Böyle bir yazı isterken sadece “Can Ataklı’nın üslubuyla siyasi gelişmeleri anlatan bir makale yaz” talimatı verdim.
Herhangi bir anahtar kelime, örneğin hukuk, demokrasi, özgürlükler, yolsuzluklar, din istismarı gibi kelimeler kullanmadım.
Birlikte okuyalım:
Son dönemde Türkiye, siyasi, ekonomik ve sosyal açıdan pek çok tartışmanın odağı haline geldi. Ülkenin iç politikası, dış politikası ve ekonomisi pek çok kez eleştirilere maruz kaldı.

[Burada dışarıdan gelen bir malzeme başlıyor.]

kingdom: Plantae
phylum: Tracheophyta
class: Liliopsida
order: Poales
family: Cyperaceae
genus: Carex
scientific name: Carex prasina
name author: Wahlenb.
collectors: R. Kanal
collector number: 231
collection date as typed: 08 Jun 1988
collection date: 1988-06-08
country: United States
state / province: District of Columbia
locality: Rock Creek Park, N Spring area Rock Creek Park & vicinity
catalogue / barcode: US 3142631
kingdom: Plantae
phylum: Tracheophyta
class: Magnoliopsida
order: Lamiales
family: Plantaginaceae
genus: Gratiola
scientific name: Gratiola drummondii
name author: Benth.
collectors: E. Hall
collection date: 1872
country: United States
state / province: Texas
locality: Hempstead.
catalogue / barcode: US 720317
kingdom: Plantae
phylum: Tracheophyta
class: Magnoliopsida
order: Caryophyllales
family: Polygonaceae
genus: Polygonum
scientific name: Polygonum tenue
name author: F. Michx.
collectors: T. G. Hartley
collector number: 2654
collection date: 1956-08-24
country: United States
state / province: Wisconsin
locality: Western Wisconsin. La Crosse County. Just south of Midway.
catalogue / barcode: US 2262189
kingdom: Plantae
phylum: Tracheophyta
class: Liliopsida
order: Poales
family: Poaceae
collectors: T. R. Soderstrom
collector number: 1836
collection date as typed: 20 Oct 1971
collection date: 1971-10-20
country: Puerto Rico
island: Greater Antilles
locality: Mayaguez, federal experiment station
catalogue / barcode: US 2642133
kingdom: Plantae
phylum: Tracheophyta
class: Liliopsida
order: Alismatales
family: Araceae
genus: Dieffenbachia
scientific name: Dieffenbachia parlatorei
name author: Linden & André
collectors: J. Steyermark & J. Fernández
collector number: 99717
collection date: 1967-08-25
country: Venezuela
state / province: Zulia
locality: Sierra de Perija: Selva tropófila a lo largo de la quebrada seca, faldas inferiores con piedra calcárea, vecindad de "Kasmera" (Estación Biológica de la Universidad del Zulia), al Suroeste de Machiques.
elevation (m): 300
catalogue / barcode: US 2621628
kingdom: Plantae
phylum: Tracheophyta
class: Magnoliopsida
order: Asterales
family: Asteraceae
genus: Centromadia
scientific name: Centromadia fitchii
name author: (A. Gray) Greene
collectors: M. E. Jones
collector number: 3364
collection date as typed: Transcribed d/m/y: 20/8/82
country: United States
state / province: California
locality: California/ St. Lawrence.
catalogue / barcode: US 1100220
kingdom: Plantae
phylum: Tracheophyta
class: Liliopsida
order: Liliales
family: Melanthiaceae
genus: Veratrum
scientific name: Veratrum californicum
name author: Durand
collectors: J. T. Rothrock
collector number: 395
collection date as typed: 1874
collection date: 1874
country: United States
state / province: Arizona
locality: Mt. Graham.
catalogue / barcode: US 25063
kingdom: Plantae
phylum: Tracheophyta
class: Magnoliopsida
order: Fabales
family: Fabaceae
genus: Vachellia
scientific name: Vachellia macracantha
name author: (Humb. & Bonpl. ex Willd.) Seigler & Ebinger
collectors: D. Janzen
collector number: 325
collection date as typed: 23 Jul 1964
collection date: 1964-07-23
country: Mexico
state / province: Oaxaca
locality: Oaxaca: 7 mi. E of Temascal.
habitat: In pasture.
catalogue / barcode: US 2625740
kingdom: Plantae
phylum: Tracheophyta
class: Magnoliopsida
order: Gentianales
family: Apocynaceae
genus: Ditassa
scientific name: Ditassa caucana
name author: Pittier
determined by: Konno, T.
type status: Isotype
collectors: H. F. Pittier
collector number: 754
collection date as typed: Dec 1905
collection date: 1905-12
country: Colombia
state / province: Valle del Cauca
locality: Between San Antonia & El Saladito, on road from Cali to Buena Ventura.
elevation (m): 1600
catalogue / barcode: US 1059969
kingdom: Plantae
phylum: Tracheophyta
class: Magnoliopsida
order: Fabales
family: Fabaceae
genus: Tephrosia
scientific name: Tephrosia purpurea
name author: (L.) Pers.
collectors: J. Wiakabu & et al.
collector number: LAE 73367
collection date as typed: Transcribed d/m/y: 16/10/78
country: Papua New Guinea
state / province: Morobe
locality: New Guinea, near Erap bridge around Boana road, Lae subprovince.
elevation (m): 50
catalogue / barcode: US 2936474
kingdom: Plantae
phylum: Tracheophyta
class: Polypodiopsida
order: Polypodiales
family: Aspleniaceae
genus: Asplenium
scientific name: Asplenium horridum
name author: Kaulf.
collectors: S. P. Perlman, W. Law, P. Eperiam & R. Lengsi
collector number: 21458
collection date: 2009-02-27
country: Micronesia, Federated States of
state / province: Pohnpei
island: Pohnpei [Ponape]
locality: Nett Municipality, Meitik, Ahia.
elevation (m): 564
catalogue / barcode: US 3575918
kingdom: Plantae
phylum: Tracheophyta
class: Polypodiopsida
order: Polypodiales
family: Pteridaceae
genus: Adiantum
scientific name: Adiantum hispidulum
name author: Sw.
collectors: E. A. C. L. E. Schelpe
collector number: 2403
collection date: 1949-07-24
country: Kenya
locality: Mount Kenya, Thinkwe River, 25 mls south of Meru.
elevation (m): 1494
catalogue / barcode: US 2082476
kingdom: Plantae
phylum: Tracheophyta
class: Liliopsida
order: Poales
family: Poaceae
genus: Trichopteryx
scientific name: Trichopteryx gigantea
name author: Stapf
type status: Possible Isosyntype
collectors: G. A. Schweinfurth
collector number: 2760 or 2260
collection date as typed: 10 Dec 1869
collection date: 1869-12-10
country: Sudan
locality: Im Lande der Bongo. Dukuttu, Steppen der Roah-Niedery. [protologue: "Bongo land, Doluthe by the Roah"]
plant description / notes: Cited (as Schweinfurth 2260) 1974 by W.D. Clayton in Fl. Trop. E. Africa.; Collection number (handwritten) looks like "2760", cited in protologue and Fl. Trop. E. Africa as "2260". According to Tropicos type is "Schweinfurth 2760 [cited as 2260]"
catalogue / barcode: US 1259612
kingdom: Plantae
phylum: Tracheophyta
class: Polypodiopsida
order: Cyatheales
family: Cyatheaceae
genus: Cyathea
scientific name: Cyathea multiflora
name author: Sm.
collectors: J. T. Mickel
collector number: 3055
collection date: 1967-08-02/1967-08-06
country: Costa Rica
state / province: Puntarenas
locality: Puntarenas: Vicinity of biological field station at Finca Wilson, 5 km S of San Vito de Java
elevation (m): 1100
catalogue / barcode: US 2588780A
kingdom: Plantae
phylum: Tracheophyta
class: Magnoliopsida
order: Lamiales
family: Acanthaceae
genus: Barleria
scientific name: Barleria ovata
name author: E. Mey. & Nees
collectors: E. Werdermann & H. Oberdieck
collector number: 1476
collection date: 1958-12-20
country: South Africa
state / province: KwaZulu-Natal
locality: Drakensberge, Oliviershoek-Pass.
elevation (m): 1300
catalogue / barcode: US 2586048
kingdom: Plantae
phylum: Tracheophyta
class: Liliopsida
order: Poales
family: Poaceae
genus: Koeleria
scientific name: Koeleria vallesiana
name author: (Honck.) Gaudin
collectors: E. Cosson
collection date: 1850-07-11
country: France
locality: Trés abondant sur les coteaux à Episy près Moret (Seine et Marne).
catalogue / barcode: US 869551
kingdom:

Bu eleştirilerin bir kısmı haklı görülebilirken, bazıları ise gerçekleri tam olarak yansıtmamaktadır.
Türkiye, son yıllarda yaşadığı terör saldırıları, darbe girişimi gibi olaylarla sarsıldı. Ancak bu olaylara rağmen Türkiye, güçlü bir ekonomiye sahip olmaya devam ediyor. Özellikle son dönemde yapılan ekonomik reformlar, Türkiye’nin geleceği için umut verici bir tablo çiziyor.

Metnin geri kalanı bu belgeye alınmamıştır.